Kondisi ini membuat warga ragu untuk menggunakan air tersebut, terutama untuk kebutuhan memasak dan konsumsi sehari-hari. (Radarbontang.com, 03/04/2026)
*Air: Penting tapi Dikapitalisasi*
Air merupakan sumber daya alam yang melimpah karena dapat ditemukan di setiap tempat di permukaan bumi. Ia merupakan sumber daya alam yang sangat penting dan dibutuhkan setiap mahluk hidup. Bagi manusia, kebutuhan akan air adalah mutlak karena hampir semua aktivitas manusia memerlukan air.
Jadi, manusia tidak bisa dilepaskan dari kebutuhannya akan air, apalagi air bersih. Hanya saja ketersediaan air bersih ini tidak otomatis ada.

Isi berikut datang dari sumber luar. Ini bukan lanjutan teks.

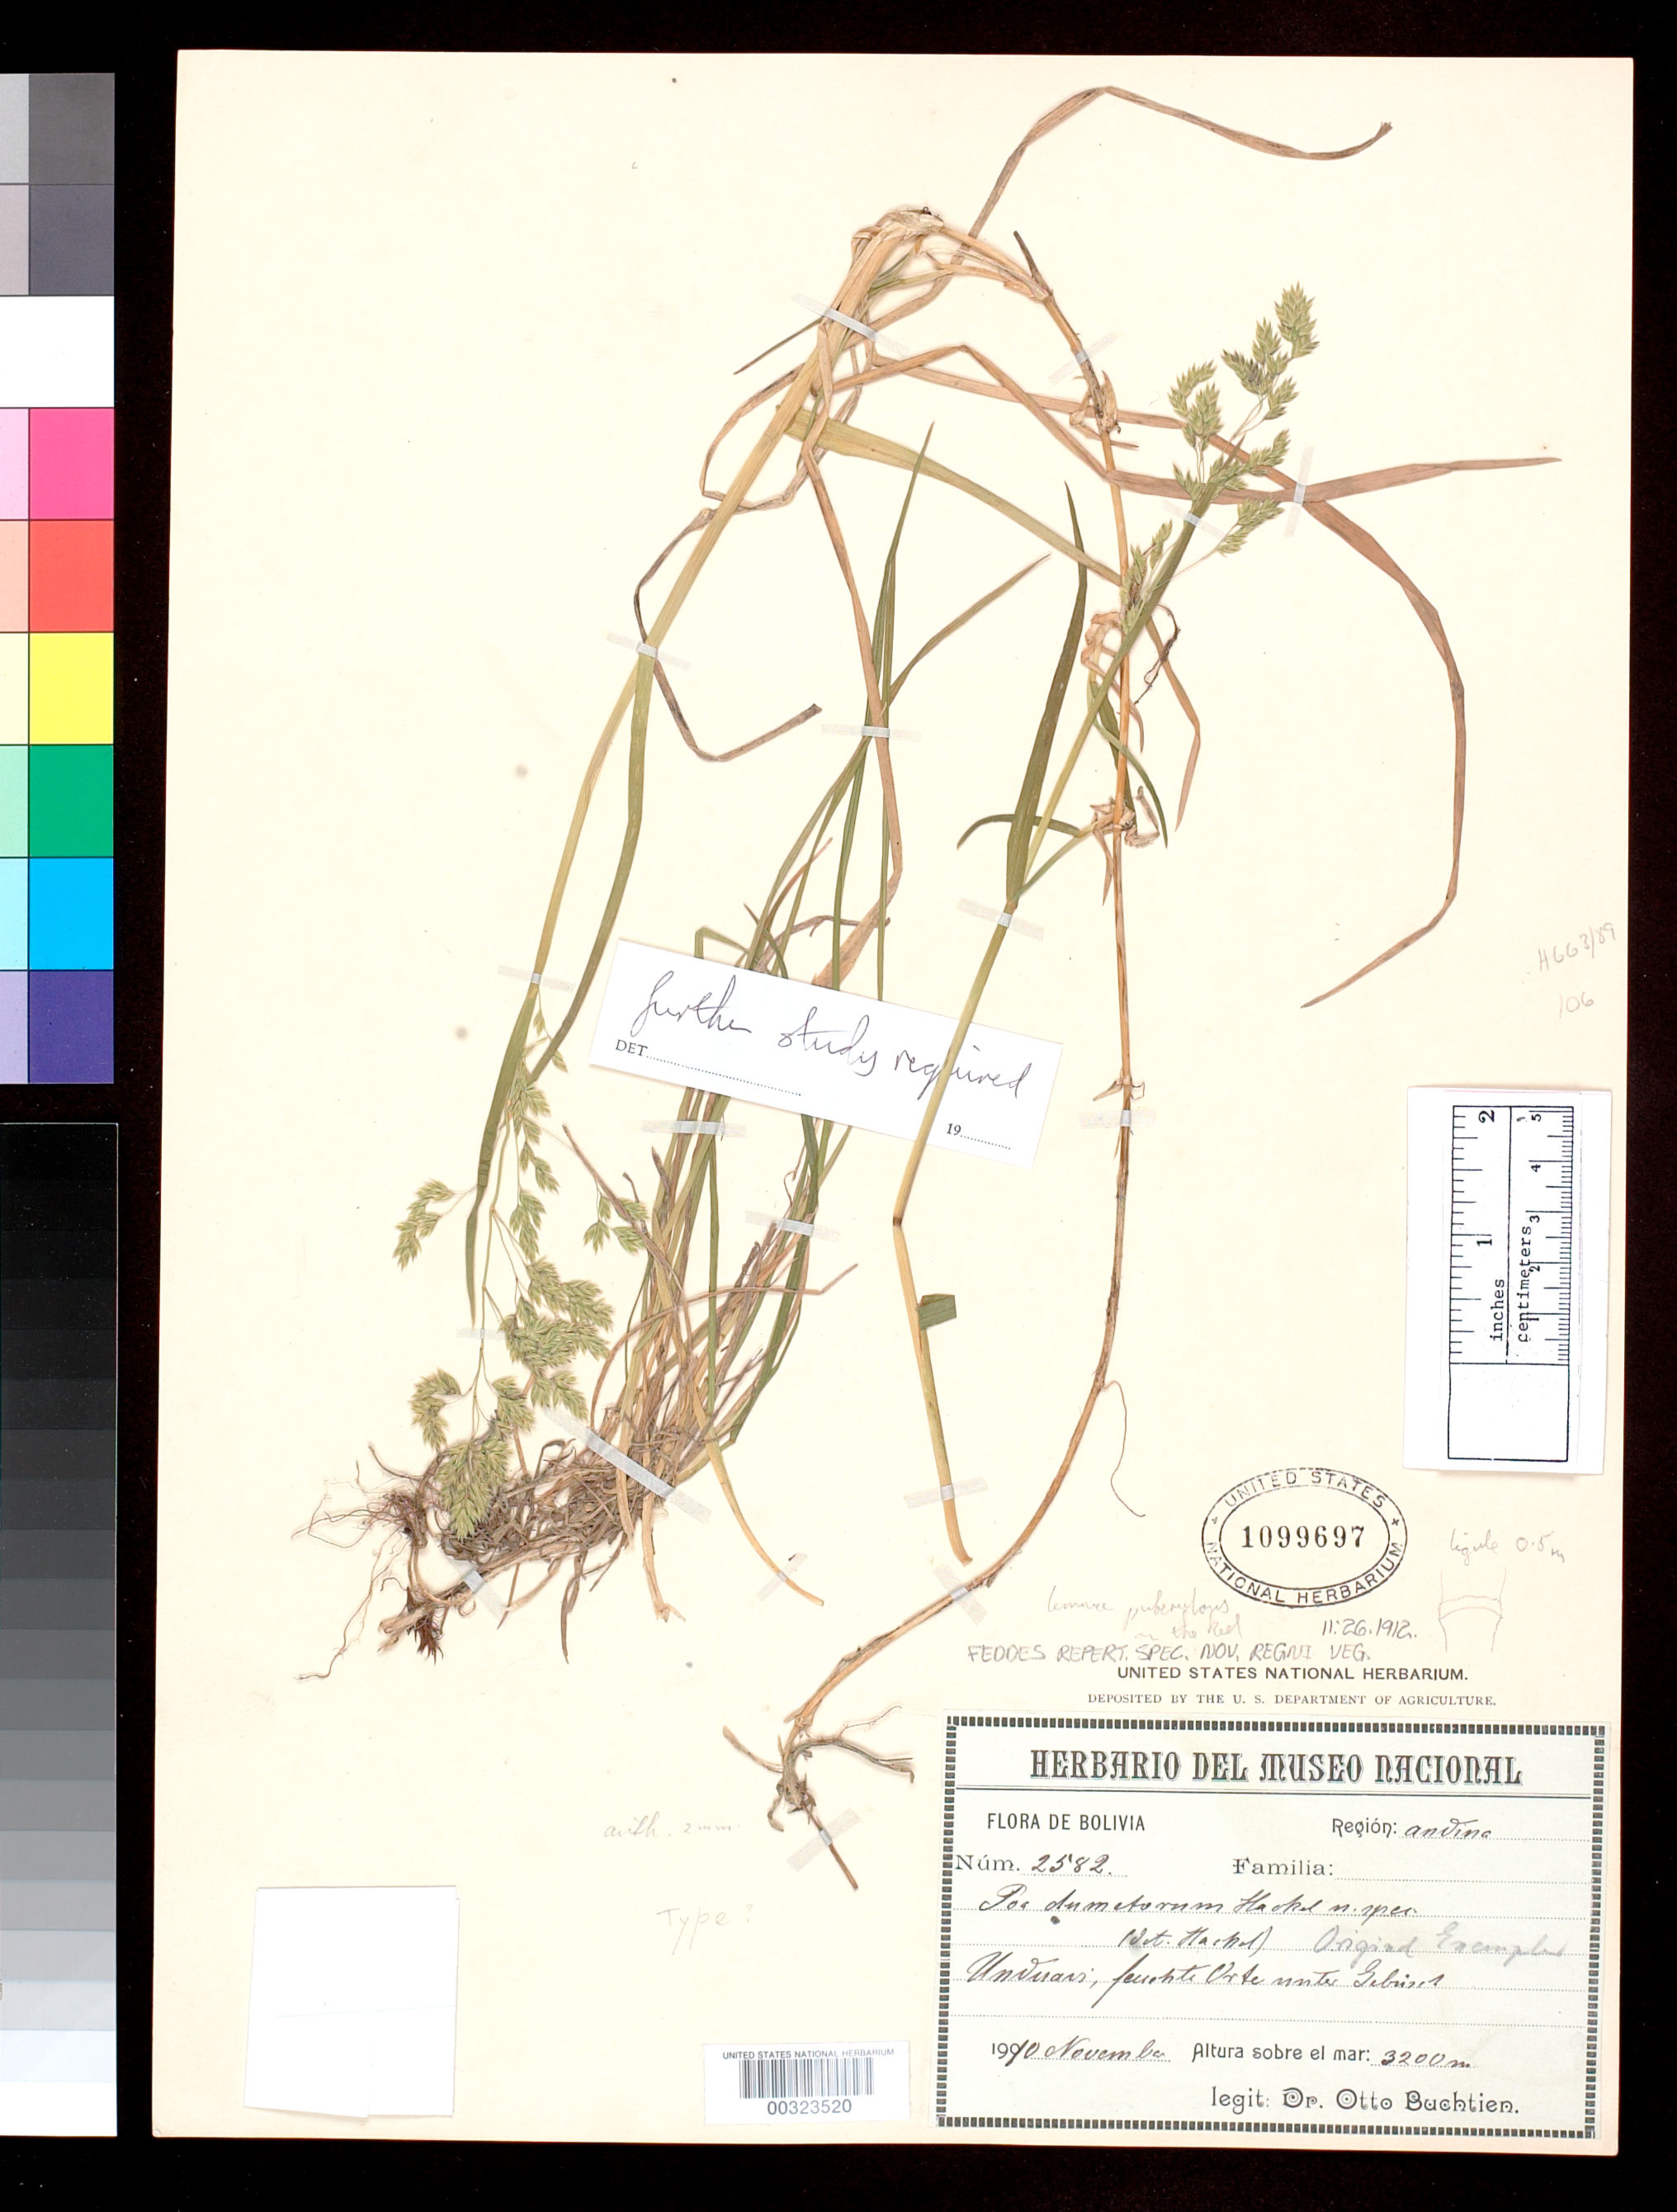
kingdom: Plantae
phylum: Tracheophyta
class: Liliopsida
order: Poales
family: Poaceae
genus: Poa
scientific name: Poa dumetorum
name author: Hack.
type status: Isotype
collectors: O. Buchtien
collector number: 2582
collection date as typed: Nov 1910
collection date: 1910-11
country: Bolivia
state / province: La Paz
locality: Unduavis.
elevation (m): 3200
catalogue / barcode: US 1099697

Perlu adanya pengolahan air menjadi air bersih dan siap pakai.
Dalam sistem kapitalisme yang diterapkan saat ini, pengolahan air bersih diambil alih oleh para pemilik modal (kapitalis). Dimana negara memberikan ijin kepada para pengusaha untuk mengelolanya. Sehingga wajar ketika air bersih ini menjadi mahal karena ada cost pengolahan dan margin laba yang harus dibayar kepada perusahaan pengelolaan air.
*Islam Menjamin Kebutuhan Dasar Rakyat*
Islam sebagai suatu sistem kehidupan (ideologi) memiliki pandangan yang khusus terkait air.
Dalam kitab Sistem Ekonomi Islam karya Syekh Taqiyuddin An-Nabhani, halaman 301, disebutkan sabda Nabi SAW:
_"Kaum Muslim bersekutu (memiliki hak yang sama) dalam tiga hal: air, padang, dan api. "_ (HR. Abu Dawud)
Hadits yang serupa:
_" Ada tiga hal yang tidak akan pernah dilarang (untuk dimiliki siapa pun) : air, padang, dan api. "_ (HR. Ibn Majah)
Hadits-hadits ini menunjukkan bahwa air adalah kebutuhan bersama semua orang maka air termasuk dalam kepemilikan umum. Semua orang memiliki hak yang sama. Maka, air tidak boleh diprivatisasi yang menyebabkan masyarakat kesulitan untuk mendapatkannya.
Oleh karena itu, negaralah satu-satunya yang bertanggung jawab untuk mengelolanya sehingga masyarakat bisa mendapatkan air dengan mudah. Dan ini adalah kewajiban negara.
Negara dalam Islam hadir untuk mengurusi urusan rakyatnya. Negara adalah sebagai _raa'in_ (penggembala/pelindung) rakyatnya dan ia akan dimintai pertanggungjawaban kelak atas rakyatnya. Sebagaimana hadits nabi SAW:
_"Imam/khalifah itu adalah penggembala dan dia akan dimintai pertanggungjawaban atas gembalaannya."_ (HR. Bukhari-Muslim)
Negara akan menjamin ketersediaan air bersih ini tanpa berbayar atau dengan harga yang murah sebagai pengganti operasional saja. Negara akan memastikan setiap pintu rumah masyarakat teraliri air bersih. Bahkan negara akan melakukan inovasi-inovasi terbaru agar pengelolaan air bersih menjadi lebih efektif dan efisien.
Hal ini dapat dilakukan karena baitul mal (kas) negara memiliki pemasukan yang jelas dan pasti berdasarkan al-Qur'an dan sunnah. Diantaranya adalah fa'i, kharaj, zakat, pengelolaan sumber daya alam/tambang yang tidak diserahkan kepada pihak lain.
Demikianlah, negara dalam Islam (khilafah) akan menjamin semua kebutuhan pokok rakyatnya tanpa terkecuali, termasuk kebutuhan akan air.